**Task goal**
Copy the lines below that contain "linejoin".

______

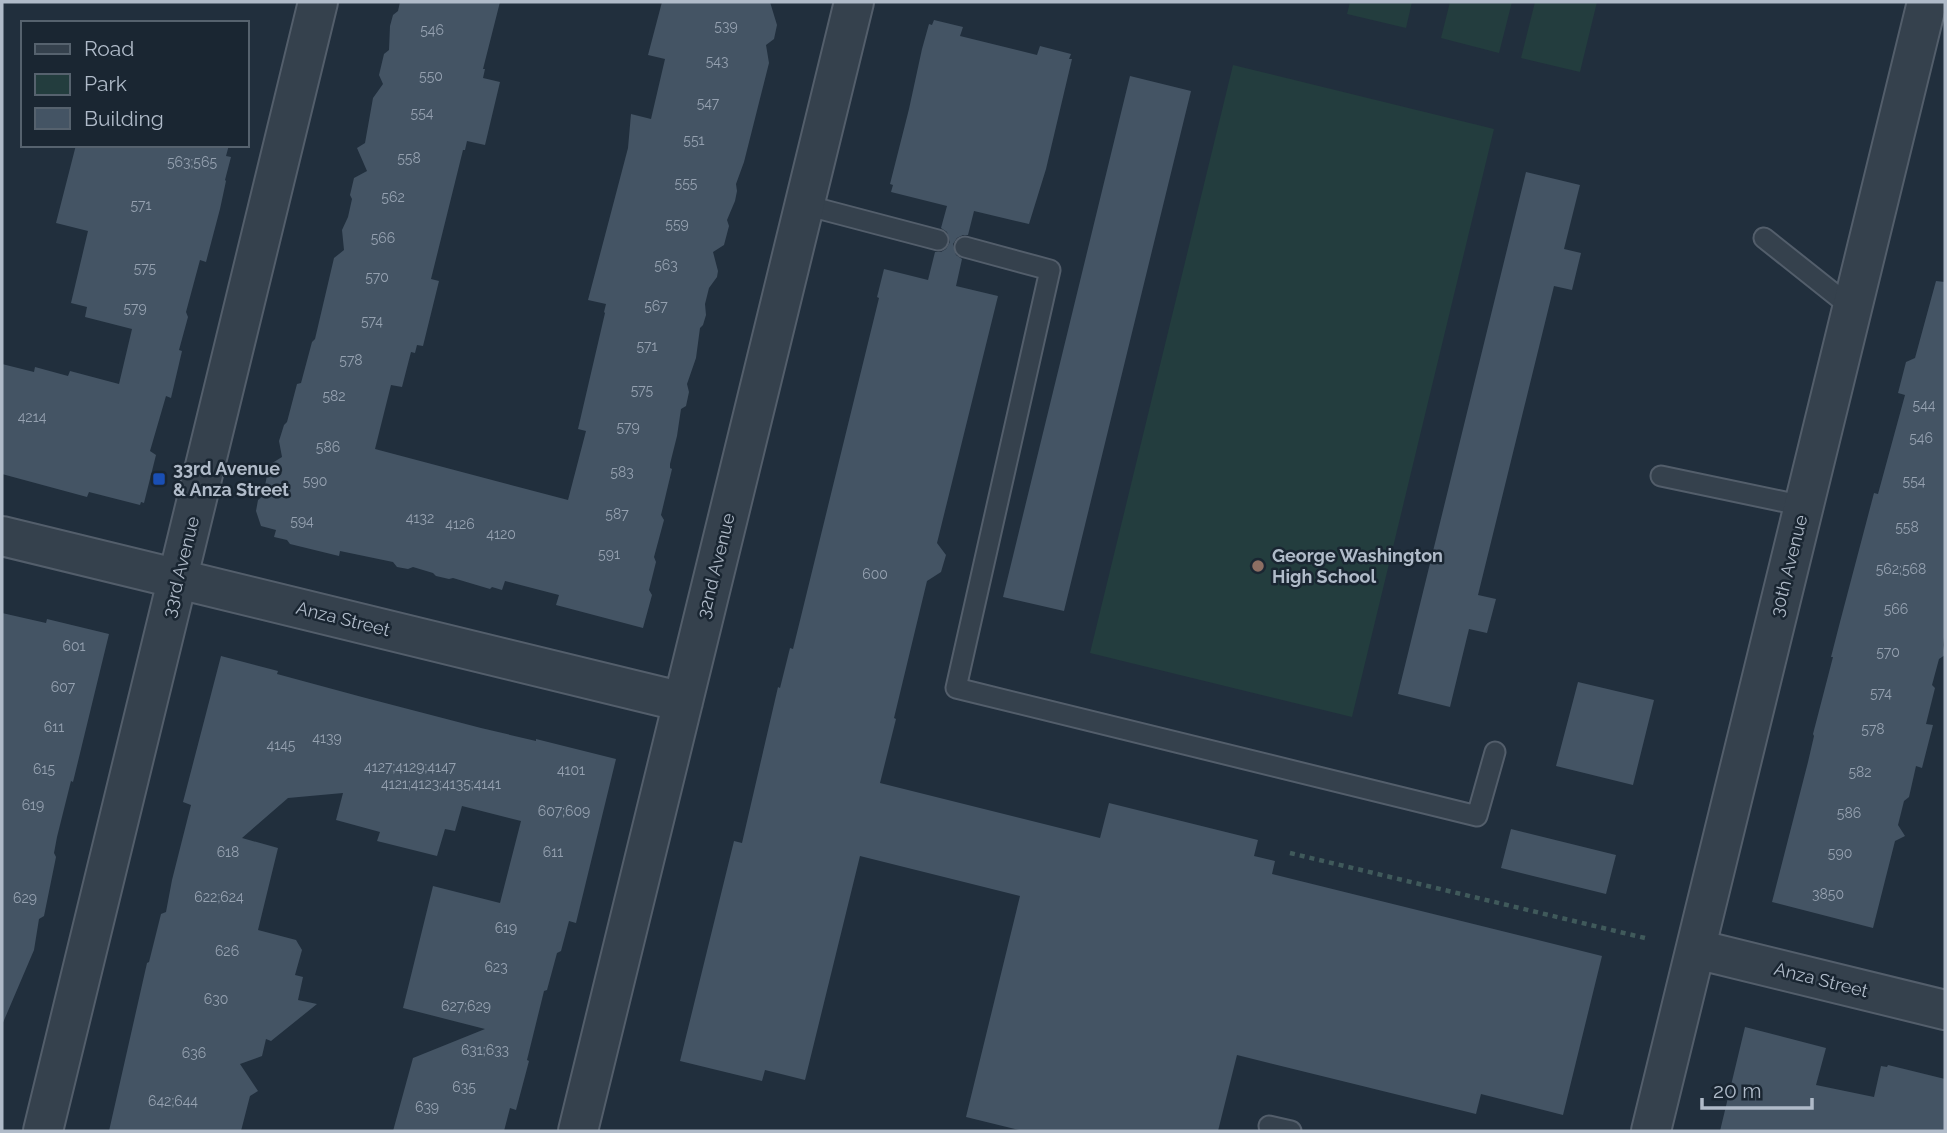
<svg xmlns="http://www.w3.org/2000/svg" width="1947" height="1133" font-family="Raleway,sans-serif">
<rect width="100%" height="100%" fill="#212f3d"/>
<path fill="#233d3e" d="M1350,2H1412L1406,28L1347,14Z
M1450,2H1512L1499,53L1441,38Z
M1535,2H1597L1580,72L1521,58Z
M1233,65L1494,129L1352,717L1090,653Z"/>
<path fill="#445464" d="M400,2H500L483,69H485L483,78L500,82L485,145L467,141L465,150H463L431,279L439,281L423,346L417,345L415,353L411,352L402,387L391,385L375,449L568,500L586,431L578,429L605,313L604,312L606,304L588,300L628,148L631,114L651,119L665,59L648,55L662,2H770L777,25L774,39L766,45L769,63L744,162L736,184L737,191L735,201L727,220L729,226L724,245L713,252L718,271L717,277L709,288L705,304L706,315L703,325L700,328L696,358L687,384L689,392L686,406L681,409L677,436L670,464V468L672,469L661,515L664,520L654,557L656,562L649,590L652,595L643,628L556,605L559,595L505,581L502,590L492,587L490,589L453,578L449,579L436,576L433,573L413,567L408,569L397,567L393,562L340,551L339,556L290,544L287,540L274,537L276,530L261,526L256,511L258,500L263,496L269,465L282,457L279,441L284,425L287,422L297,384L301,383L312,342L315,339L334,258L344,250L342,230L348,217L352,199L350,195L354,178L367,171L357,148L365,143L373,98L383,84L379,75L384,54L389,50L390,26L393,15L398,11Z
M934,20L963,27L960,36L1037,55L1040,46L1071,54L1069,59H1072L1046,169L1029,224L974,211L968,235H963L957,238L953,244L956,255L962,259L956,286L998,296L937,543L946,555L941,572L927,581L894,718L896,719L880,783L1100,838L1109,803L1258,840L1254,856L1275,861L1272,874L1602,956L1563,1115L1481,1094L1476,1114L1237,1055L1218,1131H1023L966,1117L1020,896L860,856L805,1080L765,1070L762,1081L680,1061L734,841L742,843L778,687L780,688L790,648L793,649L879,298L877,297L884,269L928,280L935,252H941L946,249L950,242L947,232L941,228L947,206L891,192L893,185L890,184L909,109L922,49L929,24L932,25Z
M1130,76L1191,91L1064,611L1003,597Z
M76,145H229L226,156L231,157L225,180L226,181L220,209L206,262L200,260L186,312L188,317L179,350L182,351L171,398L166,396L150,451L156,455L144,503L141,502L140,505L89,492L87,497L2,474V364L34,372L35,367L68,376L70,371L119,384L132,329L85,317L87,307L71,303L88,231L56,223Z
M1526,172L1580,185L1564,249L1581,253L1572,290L1554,286L1478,595L1496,599L1487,633L1469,629L1450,707L1398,694Z
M1936,281L1945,282V630L1943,645L1945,655L1939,659L1932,685L1935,688L1926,724L1933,725L1922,768L1916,766L1909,797L1904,801L1898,825L1905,836L1895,841L1873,928L1772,902L1808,762L1814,736L1813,734L1833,657H1831L1840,622L1874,493L1878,494L1905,395L1898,393L1906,362L1915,358Z
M2,613L46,623L47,619L109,634L73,782L71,781L57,837L54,853L56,857L44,916L39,919L34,950L2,1025Z
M221,656L278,671L277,674L362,697L481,728L536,741V739L616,759L576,923L569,921L561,951L557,953L547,990L544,991L527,1060L529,1061L516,1110L510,1108L504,1131H393L413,1058L485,1029L403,1008L433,886L500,903L521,821L462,806L455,831L445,829L437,856L377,841L380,832L336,820L343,793L288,798L242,838L278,848L258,930L296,940L302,950L295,975L303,977L298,1000L317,1004L271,1041L266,1039L262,1056L240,1064L258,1091L250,1096L241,1131H109L147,963L149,962L161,914L166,912L172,880L191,805L183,802Z
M1578,682L1654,700L1633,785L1556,766Z
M1511,829L1616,855L1606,894L1501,868Z
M1745,1027L1826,1048L1816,1085L1874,1097L1881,1066L1887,1067L1888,1065L1945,1079V1131H1720Z"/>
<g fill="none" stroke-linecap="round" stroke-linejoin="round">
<defs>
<path id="lane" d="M805,205L938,240
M1764,238L1852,308
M965,247L1050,270L956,688L1477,816L1495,752
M1661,476L1804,506
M1269,1126L1291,1131"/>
<path id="street" d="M2,536L683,702
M1696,949L1945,1010
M43,1131L318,2
M578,1131L854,2
M1651,1131L1927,2"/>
</defs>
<use href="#lane" stroke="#535e6b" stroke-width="23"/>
<use href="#street" stroke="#535e6b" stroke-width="42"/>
<path stroke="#405a5b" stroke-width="4.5" stroke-dasharray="5 5" stroke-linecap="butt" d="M1290,853L1649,939"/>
<use href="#lane" stroke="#35414d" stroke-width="19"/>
<use href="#street" stroke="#35414d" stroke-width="38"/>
</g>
<rect fill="#1a4fb4" stroke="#1a2632" stroke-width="2.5" x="152" y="472" width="14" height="14" rx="3.5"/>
<circle fill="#8d6e63" stroke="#1a2632" stroke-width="2.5" cx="1258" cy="566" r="7"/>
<g text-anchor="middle" stroke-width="5" stroke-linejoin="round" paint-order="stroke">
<g font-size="14" fill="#95a1b0">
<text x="726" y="31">539</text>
<text x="432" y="35">546</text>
<text x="717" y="66">543</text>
<text x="431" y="81">550</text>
<text x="708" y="108">547</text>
<text x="422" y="118">554</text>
<text x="694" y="145">551</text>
<text x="409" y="163">558</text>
<text x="192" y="167">563;565</text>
<text x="686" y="188">555</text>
<text x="393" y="202">562</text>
<text x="141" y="210">571</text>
<text x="677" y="229">559</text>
<text x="383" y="243">566</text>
<text x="666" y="270">563</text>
<text x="145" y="273">575</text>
<text x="377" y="282">570</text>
<text x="656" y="311">567</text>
<text x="135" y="313">579</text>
<text x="372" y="326">574</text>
<text x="647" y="351">571</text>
<text x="351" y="365">578</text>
<text x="642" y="395">575</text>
<text x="334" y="401">582</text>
<text x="1924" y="410">544</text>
<text x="32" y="422">4214</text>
<text x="628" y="432">579</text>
<text x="1921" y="443">546</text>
<text x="328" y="452">586</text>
<text x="622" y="477">583</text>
<text x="315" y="486">590</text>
<text x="1914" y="486">554</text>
<text x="617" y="519">587</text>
<text x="420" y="523">4132</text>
<text x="302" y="526">594</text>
<text x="460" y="529">4126</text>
<text x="1907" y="532">558</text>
<text x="501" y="539">4120</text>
<text x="609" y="559">591</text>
<text x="1901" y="574">562;568</text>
<text x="875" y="579">600</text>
<text x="1896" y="614">566</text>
<text x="74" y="651">601</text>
<text x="1888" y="657">570</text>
<text x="63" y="692">607</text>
<text x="1881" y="698">574</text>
<text x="54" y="732">611</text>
<text x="1873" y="734">578</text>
<text x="327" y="743">4139</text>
<text x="281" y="750">4145</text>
<text x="410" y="772">4127;4129;4147</text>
<text x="44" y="774">615</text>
<text x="571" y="775">4101</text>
<text x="1860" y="777">582</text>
<text x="441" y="789">4121;4123;4135;4141</text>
<text x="33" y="810">619</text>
<text x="564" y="816">607;609</text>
<text x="1849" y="818">586</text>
<text x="228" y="857">618</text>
<text x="553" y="857">611</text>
<text x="1840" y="858">590</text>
<text x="1828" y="899">3850</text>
<text x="219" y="902">622;624</text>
<text x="25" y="903">629</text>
<text x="506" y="933">619</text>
<text x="227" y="956">626</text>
<text x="496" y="972">623</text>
<text x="216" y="1004">630</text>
<text x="466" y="1011">627;629</text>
<text x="485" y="1055">631;633</text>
<text x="194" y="1058">636</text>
<text x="464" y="1092">635</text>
<text x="173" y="1106">642;644</text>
<text x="427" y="1112">639</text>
</g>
<g font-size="18" font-weight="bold" fill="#b0bbc9" stroke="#1a2632" text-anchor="start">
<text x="173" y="475">33rd Avenue<tspan x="173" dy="21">&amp; Anza Street</tspan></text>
<text x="1272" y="562">George Washington<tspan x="1272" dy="21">High School</tspan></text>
</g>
<g font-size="18" fill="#b0bbc9" stroke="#1a2632">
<text transform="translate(716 566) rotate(-76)" y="6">32nd Avenue</text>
<text transform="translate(1789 566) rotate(-76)" y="6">30th Avenue</text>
<text transform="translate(181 567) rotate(-76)" y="6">33rd Avenue</text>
<text transform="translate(343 619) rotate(14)" y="6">Anza Street</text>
<text transform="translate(1821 980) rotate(14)" y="6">Anza Street</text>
</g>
</g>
<rect width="1947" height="1133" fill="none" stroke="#b0bbc9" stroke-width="7"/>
<rect x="21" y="21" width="228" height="126" fill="#1a2632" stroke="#56626e" stroke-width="2"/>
<rect x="35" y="44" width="35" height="10" fill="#35414d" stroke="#56626e" stroke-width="2"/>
<text x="84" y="56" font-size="21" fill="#b0bbc9">Road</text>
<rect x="35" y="74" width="35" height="21" fill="#233d3e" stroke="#56626e" stroke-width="2"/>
<text x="84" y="91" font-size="21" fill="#b0bbc9">Park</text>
<rect x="35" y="108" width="35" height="21" fill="#445464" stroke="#56626e" stroke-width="2"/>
<text x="84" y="126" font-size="21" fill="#b0bbc9">Building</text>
<path d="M1702 1098v10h110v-10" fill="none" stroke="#b0bbc9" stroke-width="3.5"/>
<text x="1713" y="1098" font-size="21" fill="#b0bbc9" stroke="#1a2632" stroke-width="5" paint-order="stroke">20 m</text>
</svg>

______

**Exercise solution**
<g fill="none" stroke-linecap="round" stroke-linejoin="round">
<g text-anchor="middle" stroke-width="5" stroke-linejoin="round" paint-order="stroke">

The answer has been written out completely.